2/3 of 33 prisons = 21 prisons

a protest, to protest - a protest is when a group gets together to complain or speak out against something they think is wrong.  To protest is to take this type of action.  The prison authorities are calling what is happening in their prisons a 'protest' and not a 'hunger strike.'

consecutive - one after the other

a less than stellar reputation - a bad reputation, a rotten reputation.  Stellar comes from the word for 'star' or 'stars.'  A stellar reputation is a great reputation.  A less than stellar reputation means  a less than great reputation. 

a handful of issues - a few issues

to trace back to - if you trace a problem back, you'll find the source or the origin of the problem.  The author is saying most of the problems in the California system come from (stem from) overcrowding (too many prisoners).

astonishing - shocking, surprising

those locked in solitary confinement - solitary means alone.  Confinement means to be kept in a small area against your will.  Sometimes prisoners are put all alone into small rooms.

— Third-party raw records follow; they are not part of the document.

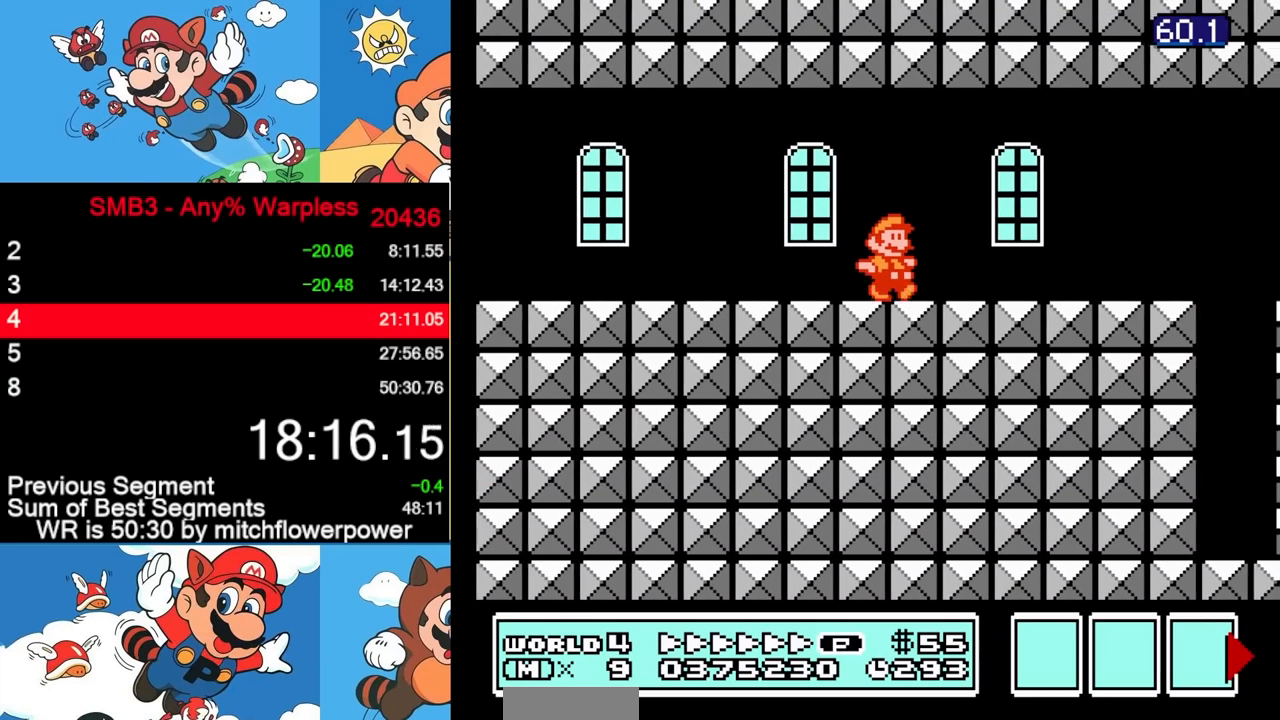
{"buttons": ["B", "DPAD_RIGHT"], "events": [[367, "A", "down"], [417, "A", "up"]]}
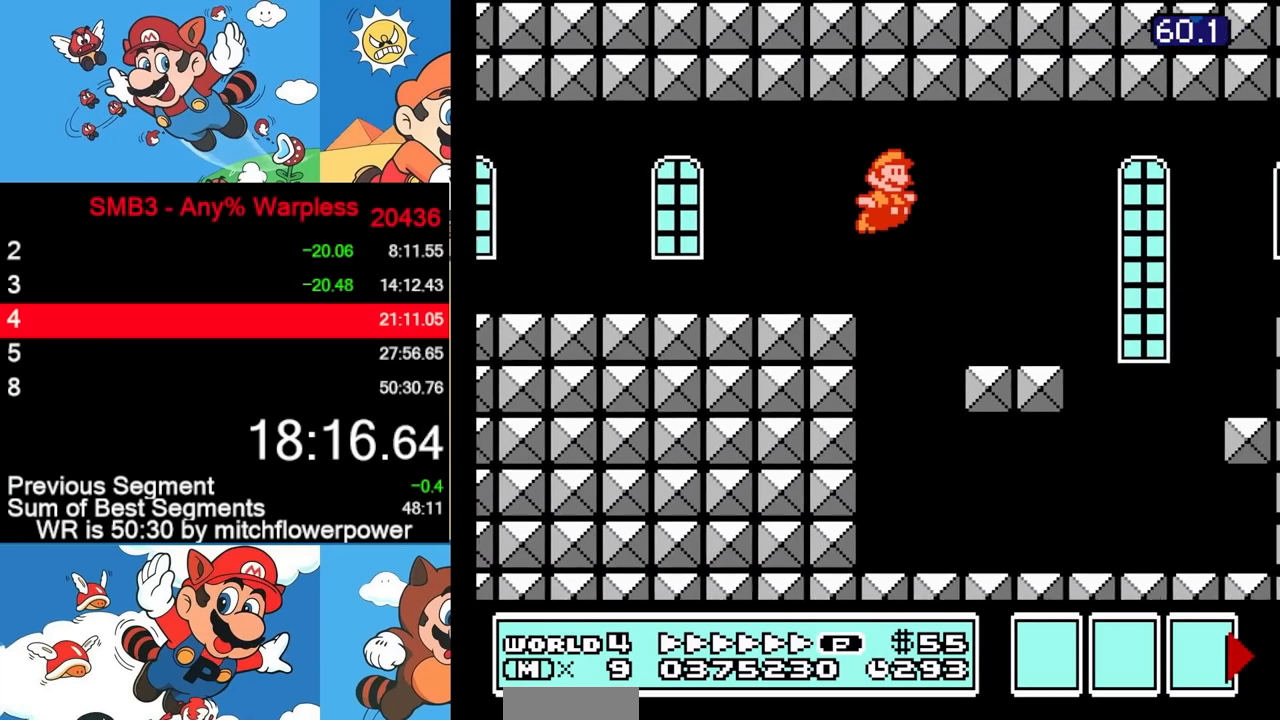
{"buttons": ["DPAD_RIGHT"], "events": [[317, "B", "up"], [450, "B", "down"], [483, "B", "up"]]}
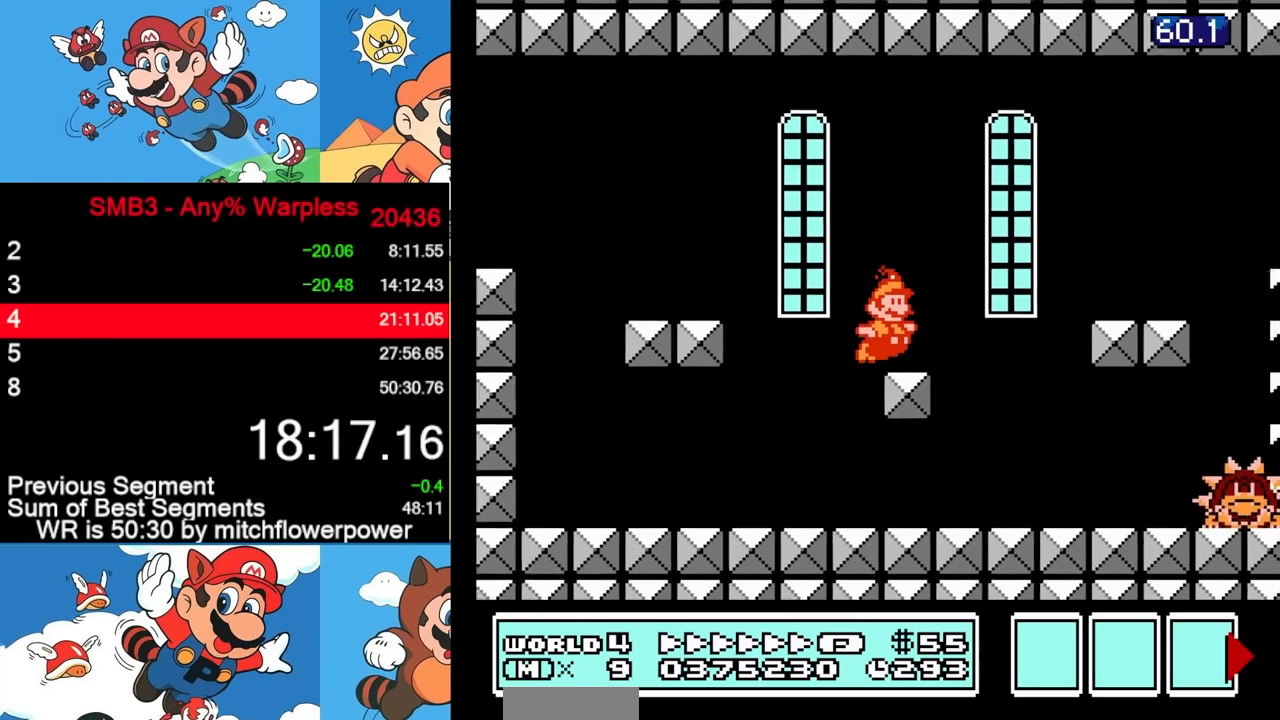
{"buttons": ["B", "DPAD_RIGHT"], "events": [[67, "B", "down"]]}
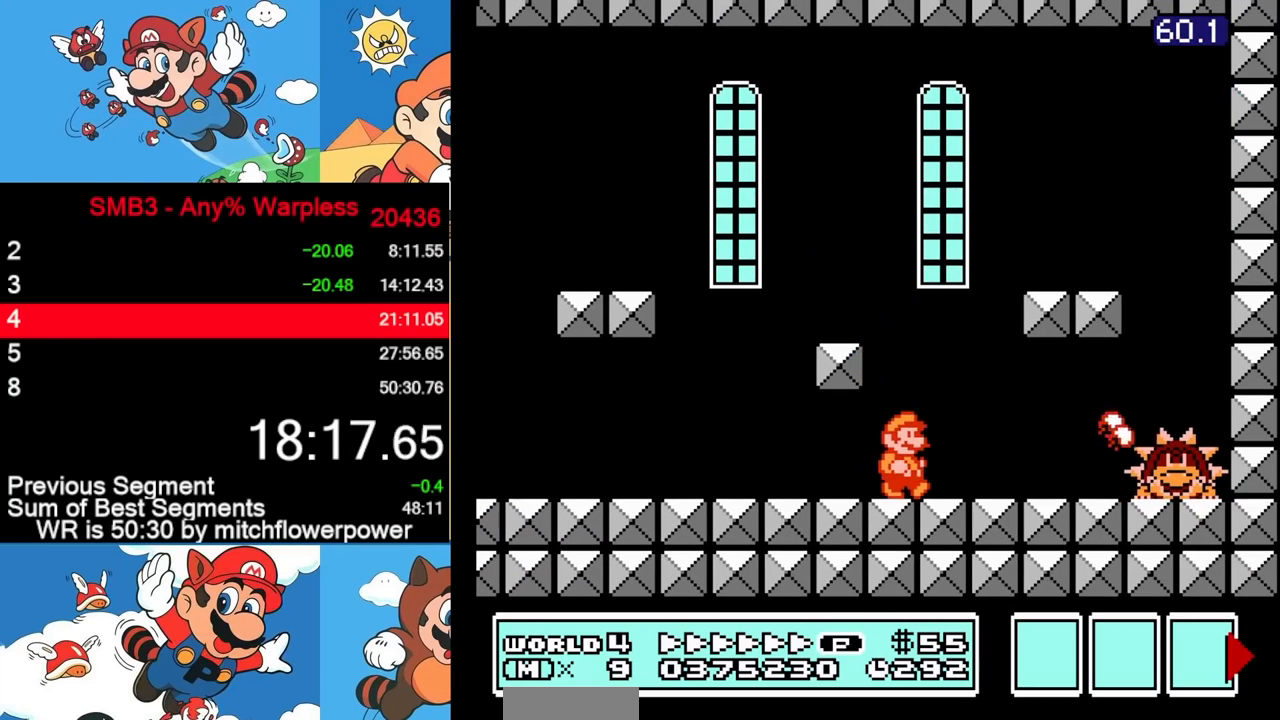
{"buttons": [], "events": [[200, "B", "up"], [267, "B", "down"], [317, "B", "up"], [350, "DPAD_RIGHT", "up"], [383, "B", "down"], [467, "B", "up"]]}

a hiker - someone who likes wandering around in the wilderness.

comprised of - made up of

isolation - being kept alone

to condemn - to say something is wrong

torture - when extreme actions are taken to harm a powerless person

they've outlined demands - they've briefly written down what they feel needs to be changed

modify - change

a gang - a group (in prison people often join gangs for self-protection or to harm others or to make money etc.)

constructive programming - I don't understand all of the demands, but in regard to constructive programming, I think the prisoners want classes or meaningful things to do.

a tally - a count.  A number of things.

a current lawsuit - the prisoners are suing the jail system in California. They have filed legal papers and a judge will determine whether changes will be made. When a person sues another person, usually the person submits (files) a complaint to a judge in a courtroom and tries to receive some money because of something wrong that was supposedly done to the person.  In this case prisoners are suing to change their circumstances.


Does this information about poverty and the prison system surprise you?

Why is there so much poverty and crime in the USA?

Some people feel that prisoners do not even deserve human rights.  They deserve the bad treatment they are receiving.  How do you feel about this?